Inmegen rastrea el mapa genético de superbacterias para frenar la resistencia a antibióticos
Inmegen impulsa análisis genómico para combatir resistencia de bacterias a antibióticos
CIUDAD DE MÉXICO.— El avance de la resistencia antimicrobiana (RAM) obliga a la ciencia a jugar un paso adelante de la evolución bacteriana. Científicos del Instituto Nacional de Medicina Genómica (Inmegen) desarrollan proyectos de vigilancia genómica para descifrar las mutaciones y el intercambio de ADN con el que los patógenos evaden los fármacos disponibles.

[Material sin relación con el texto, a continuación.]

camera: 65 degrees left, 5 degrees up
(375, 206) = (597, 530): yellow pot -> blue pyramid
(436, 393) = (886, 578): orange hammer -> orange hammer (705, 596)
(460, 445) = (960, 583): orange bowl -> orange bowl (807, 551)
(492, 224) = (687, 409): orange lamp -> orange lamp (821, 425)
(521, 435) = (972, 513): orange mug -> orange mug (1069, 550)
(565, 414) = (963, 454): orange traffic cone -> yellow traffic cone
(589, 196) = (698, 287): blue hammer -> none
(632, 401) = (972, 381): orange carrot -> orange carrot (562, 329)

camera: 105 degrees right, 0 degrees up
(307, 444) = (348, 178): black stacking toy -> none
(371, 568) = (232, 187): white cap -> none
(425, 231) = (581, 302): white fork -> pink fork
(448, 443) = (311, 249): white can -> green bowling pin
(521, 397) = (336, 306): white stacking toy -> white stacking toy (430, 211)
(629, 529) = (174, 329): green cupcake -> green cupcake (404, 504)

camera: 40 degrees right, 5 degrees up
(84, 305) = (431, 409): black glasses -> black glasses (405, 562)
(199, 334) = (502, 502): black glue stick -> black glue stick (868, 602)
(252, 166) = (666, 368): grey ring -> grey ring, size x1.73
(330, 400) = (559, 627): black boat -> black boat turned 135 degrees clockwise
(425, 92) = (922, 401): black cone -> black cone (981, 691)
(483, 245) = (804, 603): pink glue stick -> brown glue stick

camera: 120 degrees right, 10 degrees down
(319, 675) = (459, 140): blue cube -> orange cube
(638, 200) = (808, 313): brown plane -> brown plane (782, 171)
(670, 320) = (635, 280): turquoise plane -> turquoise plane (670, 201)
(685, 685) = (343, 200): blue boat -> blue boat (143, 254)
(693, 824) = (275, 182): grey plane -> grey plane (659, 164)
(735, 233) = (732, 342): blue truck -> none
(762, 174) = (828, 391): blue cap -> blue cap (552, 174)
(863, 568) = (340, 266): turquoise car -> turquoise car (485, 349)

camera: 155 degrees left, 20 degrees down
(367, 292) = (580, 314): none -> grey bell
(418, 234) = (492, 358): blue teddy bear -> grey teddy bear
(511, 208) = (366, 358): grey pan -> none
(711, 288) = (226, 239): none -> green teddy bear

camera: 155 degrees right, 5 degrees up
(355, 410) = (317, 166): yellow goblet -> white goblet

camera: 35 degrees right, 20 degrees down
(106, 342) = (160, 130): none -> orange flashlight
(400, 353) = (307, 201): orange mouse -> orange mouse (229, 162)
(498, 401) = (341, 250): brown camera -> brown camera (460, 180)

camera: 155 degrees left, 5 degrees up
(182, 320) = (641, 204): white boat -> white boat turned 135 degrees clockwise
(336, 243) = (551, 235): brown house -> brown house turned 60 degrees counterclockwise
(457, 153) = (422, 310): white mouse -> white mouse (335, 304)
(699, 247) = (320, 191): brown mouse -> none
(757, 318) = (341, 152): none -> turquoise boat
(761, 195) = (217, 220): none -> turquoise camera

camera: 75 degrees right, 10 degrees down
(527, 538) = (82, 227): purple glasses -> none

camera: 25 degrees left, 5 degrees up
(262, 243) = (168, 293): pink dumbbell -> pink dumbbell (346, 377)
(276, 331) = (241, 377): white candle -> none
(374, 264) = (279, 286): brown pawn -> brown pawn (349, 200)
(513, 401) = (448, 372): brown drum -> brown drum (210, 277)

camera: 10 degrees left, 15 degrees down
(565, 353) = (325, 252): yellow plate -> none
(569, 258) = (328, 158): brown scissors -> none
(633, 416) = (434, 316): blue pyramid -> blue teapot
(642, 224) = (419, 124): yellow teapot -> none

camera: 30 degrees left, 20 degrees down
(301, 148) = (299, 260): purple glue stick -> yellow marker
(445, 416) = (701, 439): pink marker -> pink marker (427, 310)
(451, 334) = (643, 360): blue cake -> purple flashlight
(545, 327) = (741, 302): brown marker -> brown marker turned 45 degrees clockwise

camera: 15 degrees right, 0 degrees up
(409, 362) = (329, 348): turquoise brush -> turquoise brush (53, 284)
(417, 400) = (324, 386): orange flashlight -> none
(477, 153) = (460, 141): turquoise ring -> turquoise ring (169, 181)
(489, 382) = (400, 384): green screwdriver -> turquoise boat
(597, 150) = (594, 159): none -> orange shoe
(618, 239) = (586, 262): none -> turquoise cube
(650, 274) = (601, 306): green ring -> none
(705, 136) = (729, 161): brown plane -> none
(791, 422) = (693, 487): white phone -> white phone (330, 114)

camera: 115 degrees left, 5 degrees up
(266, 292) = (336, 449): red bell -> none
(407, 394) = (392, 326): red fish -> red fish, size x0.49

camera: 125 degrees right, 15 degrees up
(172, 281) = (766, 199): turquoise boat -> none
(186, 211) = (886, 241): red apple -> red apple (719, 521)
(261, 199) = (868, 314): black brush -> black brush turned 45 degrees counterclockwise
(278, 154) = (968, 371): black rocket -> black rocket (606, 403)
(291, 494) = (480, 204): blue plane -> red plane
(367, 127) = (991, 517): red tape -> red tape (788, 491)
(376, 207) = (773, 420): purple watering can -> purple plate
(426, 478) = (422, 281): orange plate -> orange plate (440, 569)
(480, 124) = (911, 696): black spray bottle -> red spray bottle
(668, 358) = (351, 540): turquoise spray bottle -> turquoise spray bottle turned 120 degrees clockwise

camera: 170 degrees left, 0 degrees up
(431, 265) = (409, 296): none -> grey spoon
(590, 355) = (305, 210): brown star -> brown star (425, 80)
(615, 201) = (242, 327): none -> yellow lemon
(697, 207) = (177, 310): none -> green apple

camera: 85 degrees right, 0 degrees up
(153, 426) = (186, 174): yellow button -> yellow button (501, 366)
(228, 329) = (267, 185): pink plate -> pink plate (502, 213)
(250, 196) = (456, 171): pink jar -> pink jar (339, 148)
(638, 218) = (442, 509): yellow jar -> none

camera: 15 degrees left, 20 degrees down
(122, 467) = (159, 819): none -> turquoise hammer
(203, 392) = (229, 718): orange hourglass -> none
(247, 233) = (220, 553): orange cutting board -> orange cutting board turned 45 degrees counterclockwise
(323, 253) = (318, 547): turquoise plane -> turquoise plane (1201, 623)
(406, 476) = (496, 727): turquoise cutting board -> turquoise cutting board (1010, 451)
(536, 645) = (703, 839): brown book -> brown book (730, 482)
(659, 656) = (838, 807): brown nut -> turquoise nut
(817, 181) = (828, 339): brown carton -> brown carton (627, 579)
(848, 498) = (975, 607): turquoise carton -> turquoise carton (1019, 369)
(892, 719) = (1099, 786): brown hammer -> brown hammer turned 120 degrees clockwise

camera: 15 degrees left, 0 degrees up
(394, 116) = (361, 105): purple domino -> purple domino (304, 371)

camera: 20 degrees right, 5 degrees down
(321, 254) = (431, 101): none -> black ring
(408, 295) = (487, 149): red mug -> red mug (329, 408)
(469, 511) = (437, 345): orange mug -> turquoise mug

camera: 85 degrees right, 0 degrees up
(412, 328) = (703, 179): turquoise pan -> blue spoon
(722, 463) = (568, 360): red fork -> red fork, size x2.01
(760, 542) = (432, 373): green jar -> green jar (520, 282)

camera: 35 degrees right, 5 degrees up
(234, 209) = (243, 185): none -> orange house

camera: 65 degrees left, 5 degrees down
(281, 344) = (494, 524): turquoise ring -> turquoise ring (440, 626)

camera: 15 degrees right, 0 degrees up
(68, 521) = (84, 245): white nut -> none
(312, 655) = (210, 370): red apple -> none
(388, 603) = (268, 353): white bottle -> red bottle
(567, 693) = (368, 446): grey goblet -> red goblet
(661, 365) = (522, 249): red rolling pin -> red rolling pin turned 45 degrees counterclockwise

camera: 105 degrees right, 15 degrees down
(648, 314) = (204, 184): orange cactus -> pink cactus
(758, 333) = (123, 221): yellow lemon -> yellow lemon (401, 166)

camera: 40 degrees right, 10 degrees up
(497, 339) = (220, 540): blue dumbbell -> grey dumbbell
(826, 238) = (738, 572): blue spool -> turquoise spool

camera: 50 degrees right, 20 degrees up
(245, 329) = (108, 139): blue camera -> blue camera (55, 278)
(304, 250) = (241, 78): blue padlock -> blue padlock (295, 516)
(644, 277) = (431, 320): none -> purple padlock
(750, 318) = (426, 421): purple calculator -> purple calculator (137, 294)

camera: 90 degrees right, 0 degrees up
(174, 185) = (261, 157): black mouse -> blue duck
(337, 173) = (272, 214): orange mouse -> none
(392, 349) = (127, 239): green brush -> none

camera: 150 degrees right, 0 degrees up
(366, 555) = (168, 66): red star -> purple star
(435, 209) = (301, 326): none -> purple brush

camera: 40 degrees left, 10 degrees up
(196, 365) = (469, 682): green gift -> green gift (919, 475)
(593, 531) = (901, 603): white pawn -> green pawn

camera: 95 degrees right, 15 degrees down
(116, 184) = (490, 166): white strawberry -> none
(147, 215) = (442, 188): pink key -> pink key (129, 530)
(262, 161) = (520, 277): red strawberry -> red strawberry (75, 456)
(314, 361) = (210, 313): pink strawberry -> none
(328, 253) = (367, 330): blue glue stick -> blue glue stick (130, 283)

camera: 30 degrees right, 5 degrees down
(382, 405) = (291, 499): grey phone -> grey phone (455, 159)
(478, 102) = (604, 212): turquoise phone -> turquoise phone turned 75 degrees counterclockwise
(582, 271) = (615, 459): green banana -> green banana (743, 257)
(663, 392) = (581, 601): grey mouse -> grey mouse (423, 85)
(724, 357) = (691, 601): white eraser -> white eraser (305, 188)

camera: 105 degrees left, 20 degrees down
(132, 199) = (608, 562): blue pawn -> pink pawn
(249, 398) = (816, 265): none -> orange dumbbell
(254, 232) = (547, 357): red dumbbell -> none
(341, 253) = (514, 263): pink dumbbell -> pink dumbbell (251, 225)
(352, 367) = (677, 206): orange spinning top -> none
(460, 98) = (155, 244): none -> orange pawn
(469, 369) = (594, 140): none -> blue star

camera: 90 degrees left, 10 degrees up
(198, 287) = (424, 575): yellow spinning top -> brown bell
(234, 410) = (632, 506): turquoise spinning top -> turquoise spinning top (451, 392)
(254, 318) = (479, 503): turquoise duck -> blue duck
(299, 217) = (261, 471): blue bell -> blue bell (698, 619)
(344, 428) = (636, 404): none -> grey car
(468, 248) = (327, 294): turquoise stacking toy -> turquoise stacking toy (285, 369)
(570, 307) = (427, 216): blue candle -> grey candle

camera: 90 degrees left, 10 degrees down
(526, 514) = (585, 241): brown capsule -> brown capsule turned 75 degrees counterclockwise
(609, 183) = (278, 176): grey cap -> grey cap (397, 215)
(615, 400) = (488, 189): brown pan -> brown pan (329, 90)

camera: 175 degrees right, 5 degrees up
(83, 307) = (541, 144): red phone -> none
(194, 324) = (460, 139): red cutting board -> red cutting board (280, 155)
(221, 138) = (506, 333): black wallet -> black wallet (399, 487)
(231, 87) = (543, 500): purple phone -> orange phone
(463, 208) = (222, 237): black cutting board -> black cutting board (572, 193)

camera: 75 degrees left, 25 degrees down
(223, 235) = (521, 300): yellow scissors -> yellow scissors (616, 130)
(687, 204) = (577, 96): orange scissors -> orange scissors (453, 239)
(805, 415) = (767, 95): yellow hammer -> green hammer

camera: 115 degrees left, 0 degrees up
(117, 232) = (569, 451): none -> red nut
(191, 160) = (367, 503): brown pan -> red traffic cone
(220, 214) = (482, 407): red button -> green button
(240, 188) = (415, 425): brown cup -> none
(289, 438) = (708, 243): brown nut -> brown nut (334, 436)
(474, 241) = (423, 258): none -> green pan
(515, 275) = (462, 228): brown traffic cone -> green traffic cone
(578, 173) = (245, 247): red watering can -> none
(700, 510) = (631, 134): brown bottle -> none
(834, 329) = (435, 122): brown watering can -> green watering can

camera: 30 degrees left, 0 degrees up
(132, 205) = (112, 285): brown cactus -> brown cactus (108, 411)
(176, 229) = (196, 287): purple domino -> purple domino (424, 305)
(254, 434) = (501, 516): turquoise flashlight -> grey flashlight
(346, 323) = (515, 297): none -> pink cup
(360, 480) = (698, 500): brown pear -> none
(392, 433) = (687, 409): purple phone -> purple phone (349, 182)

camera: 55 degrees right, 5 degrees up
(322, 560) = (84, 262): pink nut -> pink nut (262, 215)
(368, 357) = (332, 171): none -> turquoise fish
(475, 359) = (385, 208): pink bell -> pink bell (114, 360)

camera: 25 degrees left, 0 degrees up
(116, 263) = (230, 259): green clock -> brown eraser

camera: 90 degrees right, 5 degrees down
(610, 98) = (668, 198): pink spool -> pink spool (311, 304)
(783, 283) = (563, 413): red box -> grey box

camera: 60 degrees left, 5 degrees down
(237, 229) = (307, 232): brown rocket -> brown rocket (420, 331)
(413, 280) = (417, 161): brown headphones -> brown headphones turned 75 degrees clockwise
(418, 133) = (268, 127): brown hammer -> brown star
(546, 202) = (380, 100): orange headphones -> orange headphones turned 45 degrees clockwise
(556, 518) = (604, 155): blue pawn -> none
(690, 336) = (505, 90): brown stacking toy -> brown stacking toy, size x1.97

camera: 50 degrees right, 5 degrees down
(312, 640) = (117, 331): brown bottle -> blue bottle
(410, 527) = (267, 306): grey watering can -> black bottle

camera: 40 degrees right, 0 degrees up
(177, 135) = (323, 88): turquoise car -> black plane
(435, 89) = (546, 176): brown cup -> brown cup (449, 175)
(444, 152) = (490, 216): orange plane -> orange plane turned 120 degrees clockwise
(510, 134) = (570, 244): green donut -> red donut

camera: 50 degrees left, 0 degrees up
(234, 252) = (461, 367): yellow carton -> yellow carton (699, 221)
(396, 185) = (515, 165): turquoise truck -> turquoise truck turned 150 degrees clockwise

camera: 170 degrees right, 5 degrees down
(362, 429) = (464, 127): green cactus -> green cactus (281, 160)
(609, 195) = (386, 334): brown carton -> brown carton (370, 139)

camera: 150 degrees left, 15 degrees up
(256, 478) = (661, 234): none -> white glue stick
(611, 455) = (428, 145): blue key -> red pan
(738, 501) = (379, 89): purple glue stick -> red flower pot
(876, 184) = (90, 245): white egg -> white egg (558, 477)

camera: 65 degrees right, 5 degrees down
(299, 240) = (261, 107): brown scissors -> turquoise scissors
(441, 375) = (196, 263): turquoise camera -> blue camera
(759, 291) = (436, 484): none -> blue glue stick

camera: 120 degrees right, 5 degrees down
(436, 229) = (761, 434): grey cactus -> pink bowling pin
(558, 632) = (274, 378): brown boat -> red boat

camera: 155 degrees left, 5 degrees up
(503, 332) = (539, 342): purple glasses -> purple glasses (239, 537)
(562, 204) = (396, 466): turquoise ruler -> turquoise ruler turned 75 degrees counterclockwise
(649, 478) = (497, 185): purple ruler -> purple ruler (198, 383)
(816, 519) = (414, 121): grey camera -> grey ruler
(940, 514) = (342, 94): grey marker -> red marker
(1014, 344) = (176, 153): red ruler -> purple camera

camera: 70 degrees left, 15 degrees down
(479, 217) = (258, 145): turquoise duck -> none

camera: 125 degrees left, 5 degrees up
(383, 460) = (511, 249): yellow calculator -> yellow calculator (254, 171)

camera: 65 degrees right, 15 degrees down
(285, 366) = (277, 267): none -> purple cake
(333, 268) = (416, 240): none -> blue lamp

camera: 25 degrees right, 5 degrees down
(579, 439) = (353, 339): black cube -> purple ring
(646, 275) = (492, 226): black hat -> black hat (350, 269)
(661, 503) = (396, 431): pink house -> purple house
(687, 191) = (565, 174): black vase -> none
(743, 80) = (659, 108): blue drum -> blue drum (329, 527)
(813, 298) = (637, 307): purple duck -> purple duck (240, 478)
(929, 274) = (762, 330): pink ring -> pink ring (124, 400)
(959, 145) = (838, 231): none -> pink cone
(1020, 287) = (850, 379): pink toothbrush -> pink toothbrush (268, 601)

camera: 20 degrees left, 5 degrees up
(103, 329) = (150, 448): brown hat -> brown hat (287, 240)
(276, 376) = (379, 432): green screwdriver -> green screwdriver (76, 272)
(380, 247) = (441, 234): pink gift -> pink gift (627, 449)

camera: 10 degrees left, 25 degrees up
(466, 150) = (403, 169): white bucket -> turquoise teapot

La investigación central se enfoca en el «Fortalecimiento de la Vigilancia Genómica de Acinetobacter baumannii en Latinoamérica». Bajo la dirección de los doctores en Ciencias Biomédicas Laura Lucila Gómez Romero y Alberto Cedro, este proyecto binacional —financiado por el Fondo Conjunto de Cooperación México-Chile— opera en alianza con el Hospital Juárez de México y la Universidad de Santiago de Chile.
Hasta el momento, el equipo multinacional ha secuenciado más de 100 aislados de bacterias multirresistentes en ambos países. El objetivo directo es identificar los determinantes genéticos de la RAM para contener brotes hospitalarios. El rastreo molecular del Inmegen también incluye patógenos críticos como Klebsiella pneumoniae, Staphylococcus aureus y Mycobacterium tuberculosis.
Especialistas advierten que la automedicación y el uso indiscriminado de antibióticos de amplio espectro en infecciones virales aceleran la supervivencia de estos microorganismos, limitando las opciones terapéuticas y encareciendo los costos de salud.